裴弗舟摇摇头,“假使我今日若是没来,你要在那里一直等他下去么?”
他突然语气认真起来,教她有点慌张。知道他应该是好意,觉得柴锜不应该这般没提前安排妥帖,让她这么在寒风里等。
可很奇怪,她好像压根就不把这个事放在心上。柴锜若真不来,顶多心里暗暗失望一下,她总会想办法去自己找点乐子的。
于是反而劝起身边这个有点忿忿的孩子气的人,她扯开了话题,笑道:“我嘴巴冷得发涩,想吃甜的。你吃么?”
说着,她从荷包里拿了铜钱,去旁边的摊子上买了两包饴糖,递给他一包,道:“你不是最爱吃这个了?请你吃。”
裴弗舟低头看,她的素手拿着棕色的油纸包伸到他面前,那玉色的几根手指尖涂了艳丽的蔻丹,衬得肌色似雪。
她竟然用糖,拿他当个孩子哄似的。
总觉得自己原本这时候应该是生气的态度,可不知怎么,他凝了凝,终归一口气只好消散下去,闷闷地接过来,打开来吃。
甜丝丝的饴糖融化在嘴里,可是这一次,唇齿间好像缠绵着不太适应的甜腻,总觉得出几分不对劲来。

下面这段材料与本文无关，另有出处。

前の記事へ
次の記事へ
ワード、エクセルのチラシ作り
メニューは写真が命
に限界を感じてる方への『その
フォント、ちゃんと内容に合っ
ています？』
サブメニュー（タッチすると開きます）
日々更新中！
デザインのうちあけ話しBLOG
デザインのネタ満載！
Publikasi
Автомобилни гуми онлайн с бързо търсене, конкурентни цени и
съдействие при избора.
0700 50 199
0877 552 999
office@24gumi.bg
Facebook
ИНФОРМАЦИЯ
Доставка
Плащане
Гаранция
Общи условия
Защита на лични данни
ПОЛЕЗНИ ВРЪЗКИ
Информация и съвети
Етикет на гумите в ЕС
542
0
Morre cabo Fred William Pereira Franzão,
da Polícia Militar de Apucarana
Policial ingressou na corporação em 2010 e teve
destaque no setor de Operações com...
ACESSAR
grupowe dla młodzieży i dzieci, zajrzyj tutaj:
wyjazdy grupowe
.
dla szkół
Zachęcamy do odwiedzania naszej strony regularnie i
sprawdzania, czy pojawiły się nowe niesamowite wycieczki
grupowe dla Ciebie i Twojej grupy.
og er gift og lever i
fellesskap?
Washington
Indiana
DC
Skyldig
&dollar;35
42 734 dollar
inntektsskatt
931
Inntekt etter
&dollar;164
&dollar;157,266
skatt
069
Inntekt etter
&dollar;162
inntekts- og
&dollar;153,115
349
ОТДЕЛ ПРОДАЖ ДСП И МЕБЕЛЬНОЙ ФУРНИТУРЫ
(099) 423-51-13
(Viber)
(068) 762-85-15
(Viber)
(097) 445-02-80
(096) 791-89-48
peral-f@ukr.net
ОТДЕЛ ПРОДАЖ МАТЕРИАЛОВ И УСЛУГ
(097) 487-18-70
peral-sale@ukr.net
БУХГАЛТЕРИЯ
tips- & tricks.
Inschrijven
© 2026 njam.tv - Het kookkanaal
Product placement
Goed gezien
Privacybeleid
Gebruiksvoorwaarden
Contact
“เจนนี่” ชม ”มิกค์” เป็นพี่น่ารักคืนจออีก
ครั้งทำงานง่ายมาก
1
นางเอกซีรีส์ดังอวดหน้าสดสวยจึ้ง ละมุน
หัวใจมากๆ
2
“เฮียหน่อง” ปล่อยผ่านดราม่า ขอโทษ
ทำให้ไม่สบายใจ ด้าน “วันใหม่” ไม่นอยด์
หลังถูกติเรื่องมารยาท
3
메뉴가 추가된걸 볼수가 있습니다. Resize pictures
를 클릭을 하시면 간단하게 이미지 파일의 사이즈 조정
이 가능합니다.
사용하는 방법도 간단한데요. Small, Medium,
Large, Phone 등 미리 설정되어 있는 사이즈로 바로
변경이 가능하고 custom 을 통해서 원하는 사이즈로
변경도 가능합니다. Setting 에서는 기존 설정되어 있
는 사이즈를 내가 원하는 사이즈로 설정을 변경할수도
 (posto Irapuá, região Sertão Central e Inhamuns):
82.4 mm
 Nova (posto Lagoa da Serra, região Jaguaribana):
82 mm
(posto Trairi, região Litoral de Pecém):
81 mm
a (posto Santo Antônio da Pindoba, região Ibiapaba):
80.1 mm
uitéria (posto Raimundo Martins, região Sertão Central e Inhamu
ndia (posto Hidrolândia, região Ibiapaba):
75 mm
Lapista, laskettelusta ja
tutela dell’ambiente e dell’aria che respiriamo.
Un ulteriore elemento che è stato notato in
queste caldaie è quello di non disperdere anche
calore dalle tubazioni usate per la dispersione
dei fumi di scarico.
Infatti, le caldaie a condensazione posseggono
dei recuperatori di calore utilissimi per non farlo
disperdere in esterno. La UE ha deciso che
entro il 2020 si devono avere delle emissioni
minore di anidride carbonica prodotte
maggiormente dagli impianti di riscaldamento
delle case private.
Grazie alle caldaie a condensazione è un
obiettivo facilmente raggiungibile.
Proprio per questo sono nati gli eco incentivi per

因着上元节没有宵禁了,那些平日里八面威风的金吾武侯也都纷纷卸了甲,穿上了寻常的斓袍和衣衫,同家眷走在人群中,少了很多冷戾骇人,多了些许烟火之气,瞧着同东都百姓没什么两样。
一路上,碰上了平时在左武侯府的僚属,一见上峰,纷纷端袖过来拜会。